Deniz Yuret.
2016.
Knet: beginning deep learning with 100 lines of Julia. In
Machine Learning Systems Workshop at NIPS 2016,
December. [
ai.ku]
pdf url annote google scholar
Masked Reviewer ID: Assigned_Reviewer_2
Review:
Question
Overall rating Accept
Reviewer expertise Some familiarity
Paper strengths (2-3 brief points) Knet provides useful building blocks for efficiently implementing standard machine learning algorithms.
The concise implementations for various algorithms provide performance competitive with other existing frameworks.
The gradient descent method used in Knet allows for applications to provide code in an already existing high-level language.
Paper weaknesses (2-3 brief points please) The paper does not clearly describe the limitations of the approach taken by Knet. Are there loss functions used in practice which cannot be handled by autograd? Are there algorithms used in practice which do not use gradient descent?
The paper does not clearly state what functions are implemented or supplied by Knet. Is the grad function used in Section 2 just the same grad function supplied by autograd in Section 3.1?
Detailed Comments How are the KnetArrays used by an application? Are the code segments in Section 2 using KnetArrays, or would the caller of "train" just supply arguments of type KnetArray?
It would be useful to see larger scale benchmarks in Section 2.6. In addition, these benchmarks should describe whether a CPU or GPU is being used, which models of those, with how much memory, and which versions of the various pieces of software were tested.
The code examples in Section 2 are clear and concise, which is very good, but some of the details of how the functions behave may be lost to readers unfamiliar with Julia (e.g., the array slicing syntax). In particular, the loss functions in 2.5 could be explained in a little more detail.
The paper could be more clear if ordered slightly differently. Section 3 describes the functions provided by the knet library, which are used by the example implementations in Section 2. It may make more sense to swap this order.
In 3.2, you mention that KnetArrays use a custom memory manager to reuse garbage collected pointers. This may be an interesting detail to elaborate on and evaluate the effects of (though in a short paper you may be space limited).
Also in 3.2, you state that the paper examples run up to 17x faster on a GPU than a CPU. This number needs to be contextualized with the model of the CPU and the GPU you are using.
Masked Reviewer ID: Assigned_Reviewer_3
Review:
Question
Overall rating Weak reject
Reviewer expertise Some familiarity
Paper strengths (2-3 brief points) The automatic differentiation approach seems like it could be an interesting mechanism, assuming the set of programs it works on are well characterized.
It's nice to see higher level constructs applied to traditionally low-level environments like GPUs.
Additionally, the code segments look like something a reasonable person could write.
Paper weaknesses (2-3 brief points please) The contribution and motivation are unclear. It reads like the major contribution is the porting of an automatic differentiation module to Julia, along with some syntactic sugar over a CUDA library, though I assume there is more to it than that.

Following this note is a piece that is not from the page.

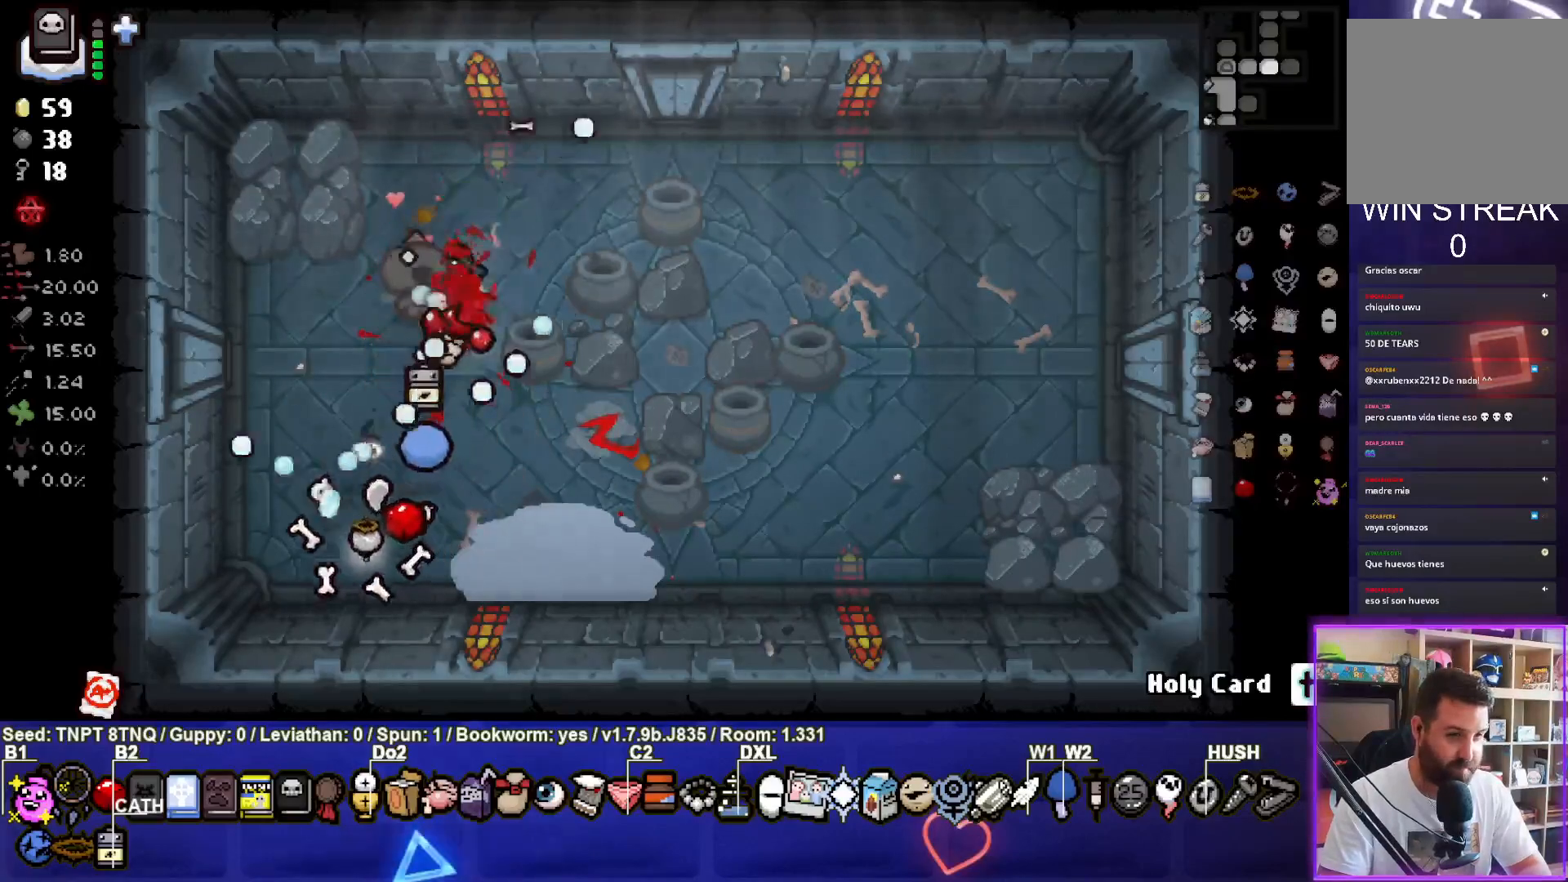
{"buttons": [], "left_stick": "up", "right_stick": "center", "events": [[167, "left_stick", "up-left"], [350, "left_stick", "up"]]}
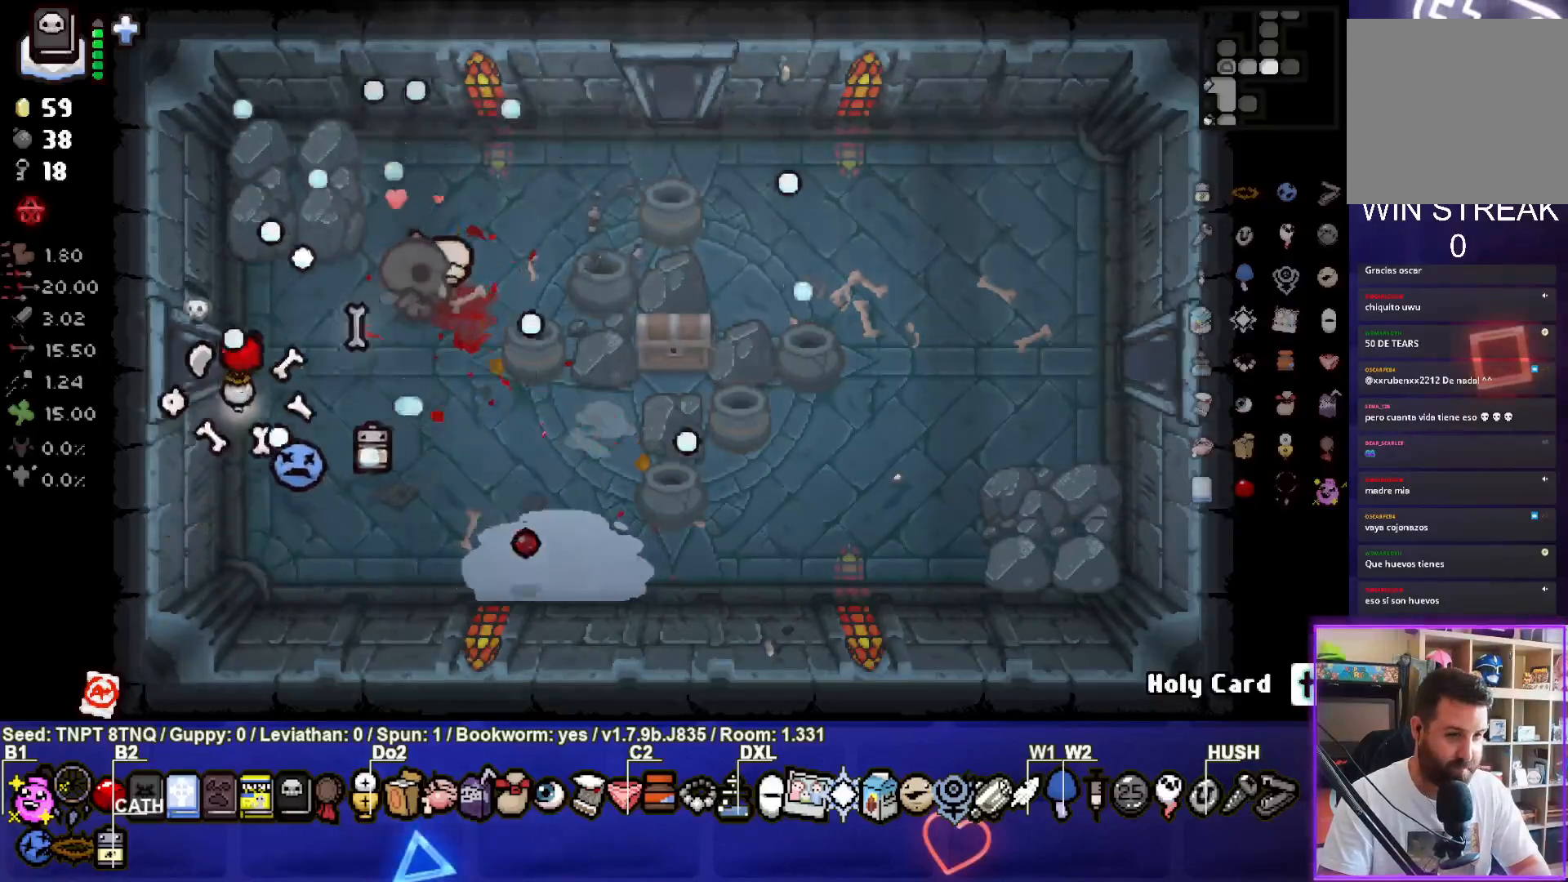
{"buttons": [], "left_stick": "down-right", "right_stick": "center", "events": [[50, "left_stick", "right"], [467, "left_stick", "down-right"]]}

Though the automatic differentiation technique looks promising, blackbox program transformations are slightly fraught in that they can fail on otherwise reasonable programs if they encounter a construct the author did not expect.
Detailed Comments Overall, I'm slightly confused about who the paper's target audience is. Based on the examples in the paper, Knet targets those who wish to design their own models, i.e. people with a fairly sophisticated ML background. Yet for those much of the code in section 2 is redundant, a compelling example would simply take one non-trivial model and compare it against the next best framework. (Caffe is probably not the best best example to compare against, the decision to use a declarative rather than algorithmic approach is usually more fundamental than the choice of which library gets used).
Furthermore, it's ambiguous what is actually being benchmarked; footnote 1 says the testbed uses AWS gpu instances but lines 262-263 imply that only CPU code was actually tested. Considering the importance of GPU targets this needs to be addressed preferably with a GPU comparison. Additionally, since TensorFlow is designed to function in a distributed setting comparing against it invites questions as to Knet's scalability. Since such a comparison is likely necessary, it may be a good idea to head off the issue by determining at what size dataset such scalability is actually beneficial. Also, since the benchmarks use different models, it would be good to have an indication that Knet based ones maintain rough parity for test data as well; as is there's no indication that they provide correct results.
Additionally while automatic differentiation looks nifty, a cursory glance at the python Autograd's documentation implies the technique only works for a limited subset of the language's features. For a blackbox program transformation to be useable it really requires clear distinction between which language features work and which don't, ideally one that is automatically checked. Lacking this forces your users to retain a deep knowledge of which constructs are valid and which are not, and intuit when incorrect outputs are not due to their own bugs, but because of a mismatch between what they wrote and what the Knet backed can handle. It may be that you're already providing this, but if so that should be mentioned in the paper.
Similarly, If you are achieving auto-vectorization, either through clever use of operator overloading, or from Julia's toolchain, this is a significant achievement and needs to be made explicit. As written, I cannot how much effort, if any, is required to translate between the example models and performant versions.